JULIE BURNS
If the New Romantic scene represented anything, it was empowerment. Its dynamic, DIY approach to dressing wasn’t about high end-fashion and having a stylist (they didn’t exist then). It meant rampant self-expression, an escape from the mundane; a respite from the grey, depressing, minersstriking, Thatcherite Britain outside, a post-punk, sartorial two-finger salute to the commonplace and the conservative. What mattered to this creative coterie was having fun and maximum fabulousness. There were no rules. Individuality ruled at Billy’s and Blitz and, later, others they spawned beyond the capital. These were the places to see and be seen.

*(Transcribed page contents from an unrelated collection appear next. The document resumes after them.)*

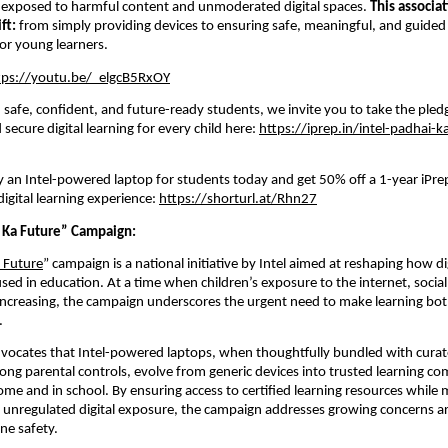
 exposed to harmful content and unmoderated digital spaces. 
This associat
ft: 
from simply providing devices to ensuring safe, meaningful, and guided di
or young learners.
tps://youtu.be/_elgcB5RxOY
in safe, confident, and future-ready students, we invite you to take the pled
secure digital learning for every child here: 
https://iprep.in/intel-padhai-k
 an Intel-powered laptop for students today and get 50% off a 1-year iPrep
igital learning experience:
https://shorturl.at/Rhn27
Ka Future” Campaign:  
 Future
” campaign is a national initiative 
by Intel
 aimed at reshaping how dig
sed in education. At a time when children’s exposure to the internet, social
y increasing, the campaign underscores the urgent need to make learning bo
.
advocates that Intel-powered laptops, when thoughtfully bundled with curat
ong parental controls, evolve from generic devices into trusted learning co
ome and in school. By ensuring access to certified learning resources while m
 unregulated digital exposure, the campaign addresses growing concerns a
ne safety.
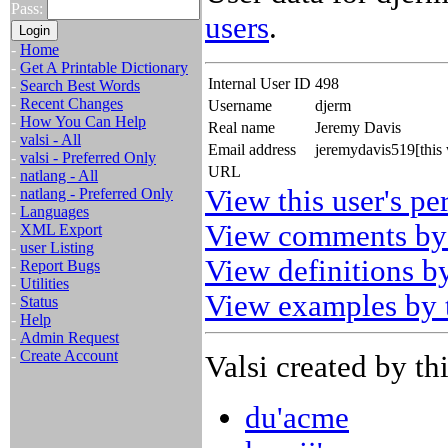
Pass:
users
.
-
Home
-
Get A Printable Dictionary
Internal User ID
498
-
Search Best Words
-
Recent Changes
Username
djerm
-
How You Can Help
Real name
Jeremy Davis
-
valsi - All
Email address
jeremydavis519[this
-
valsi - Preferred Only
URL
-
natlang - All
View this user's pe
-
natlang - Preferred Only
-
Languages
View comments by 
-
XML Export
-
user Listing
View definitions by
-
Report Bugs
-
Utilities
View examples by t
-
Status
-
Help
-
Admin Request
-
Create Account
Valsi created by thi
du'acme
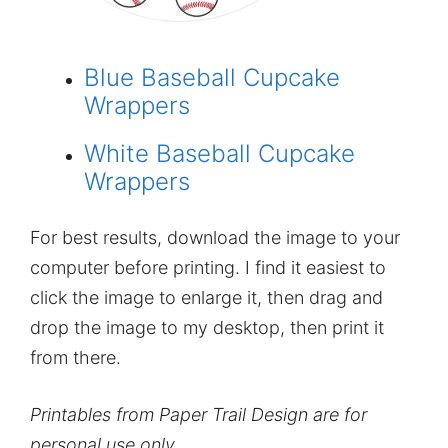
Blue Baseball Cupcake
Wrappers
White Baseball Cupcake
Wrappers
For best results, download the image to your
computer before printing. I find it easiest to
click the image to enlarge it, then drag and
drop the image to my desktop, then print it
from there.
Printables from Paper Trail Design are for
personal use only.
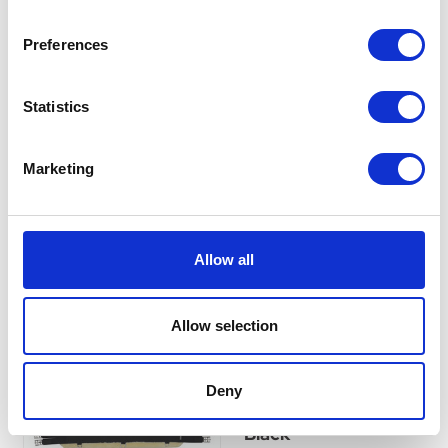
Imperial Riding Girth
Preferences
Cover Fur Irhgo Star
Taupe
Statistics
Currently Unavailable
Add softness and comfort to
your girth with this Sherpa fur
sheepskin cover. Breathable,
Marketing
easy to wash, and secure with
hook and loop fasteners.
£0.00
Allow all
Allow selection
Hy Equestrian
Detachable Faux Fur
Deny
Elasticated Girth -
Black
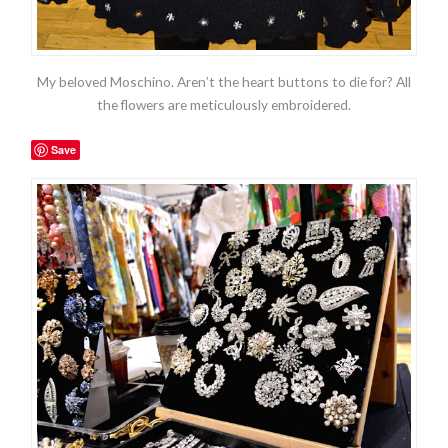
My beloved Moschino. Aren’t the heart buttons to die for? All
the flowers are meticulously embroidered.
Save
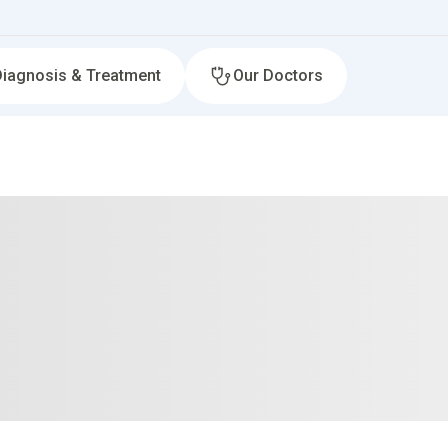
Diagnosis & Treatment
Our Doctors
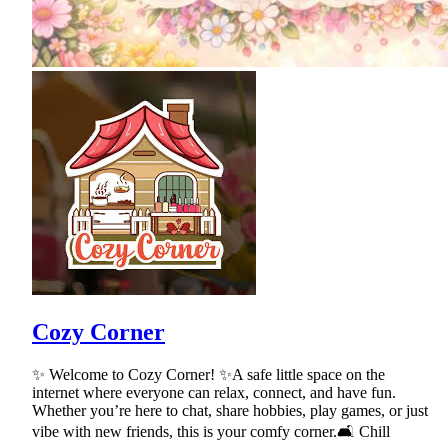
Cozy Corner
✨ Welcome to Cozy Corner! ✨A safe little space on the
internet where everyone can relax, connect, and have fun.
Whether you’re here to chat, share hobbies, play games, or just
vibe with new friends, this is your comfy corner.🛋 Chill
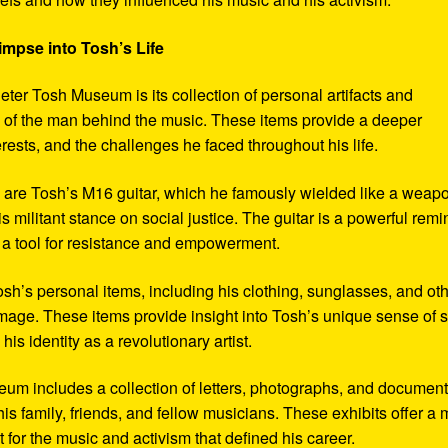
impse into Tosh’s Life
eter Tosh Museum is its collection of personal artifacts and
ife of the man behind the music. These items provide a deeper
erests, and the challenges he faced throughout his life.
y are Tosh’s M16 guitar, which he famously wielded like a weap
s militant stance on social justice. The guitar is a powerful remi
 a tool for resistance and empowerment.
sh’s personal items, including his clothing, sunglasses, and ot
image. These items provide insight into Tosh’s unique sense of s
s identity as a revolutionary artist.
seum includes a collection of letters, photographs, and documen
his family, friends, and fellow musicians. These exhibits offer a
xt for the music and activism that defined his career.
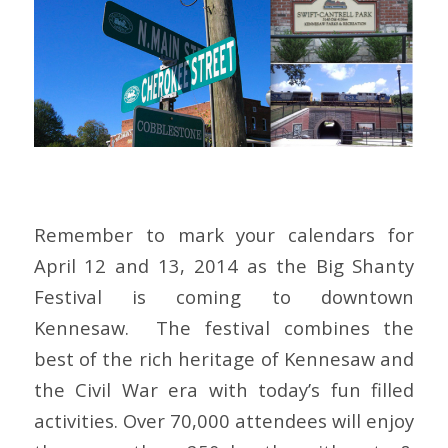
Remember to mark your calendars for
April 12 and 13, 2014 as the Big Shanty
Festival is coming to downtown
Kennesaw. The festival combines the
best of the rich heritage of Kennesaw and
the Civil War era with today’s fun filled
activities. Over 70,000 attendees will enjoy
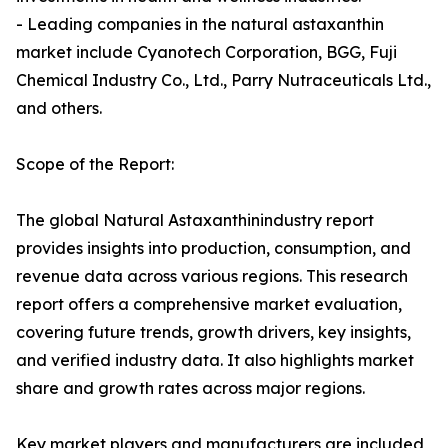
- Leading companies in the natural astaxanthin
market include Cyanotech Corporation, BGG, Fuji
Chemical Industry Co., Ltd., Parry Nutraceuticals Ltd.,
and others.
Scope of the Report:
The global Natural Astaxanthinindustry report
provides insights into production, consumption, and
revenue data across various regions. This research
report offers a comprehensive market evaluation,
covering future trends, growth drivers, key insights,
and verified industry data. It also highlights market
share and growth rates across major regions.
Key market players and manufacturers are included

Pre-internet, invite by word-of-mouth happened where the like-minded hung out: at Vivienne Westwood and Malcolm McLaren’s Seditionaries and World’s End; key stalls at Kensington Market and Hyper Hyper; Johnson & Johnsons in the King’s Road, Modern Classics in Shoreditch, Acme Attractions in the Antiquarius market, then later Covent Garden’s PX. Commercially, PX came first in selling prototype New Romantic threads: they offered the first padded shoulders and Russian Cossack outfits. Steve Strange and others adopted the brand’s pioneering Byronesque-to-Buccaneers imagery long before Vivienne Westwood’s own acclaimed Romantic take at World’s End. Here, her swashbuckling pirate look as seen on Bow Wow Wow and McLaren-mentored ex-punk Adam Ant would become world-famous.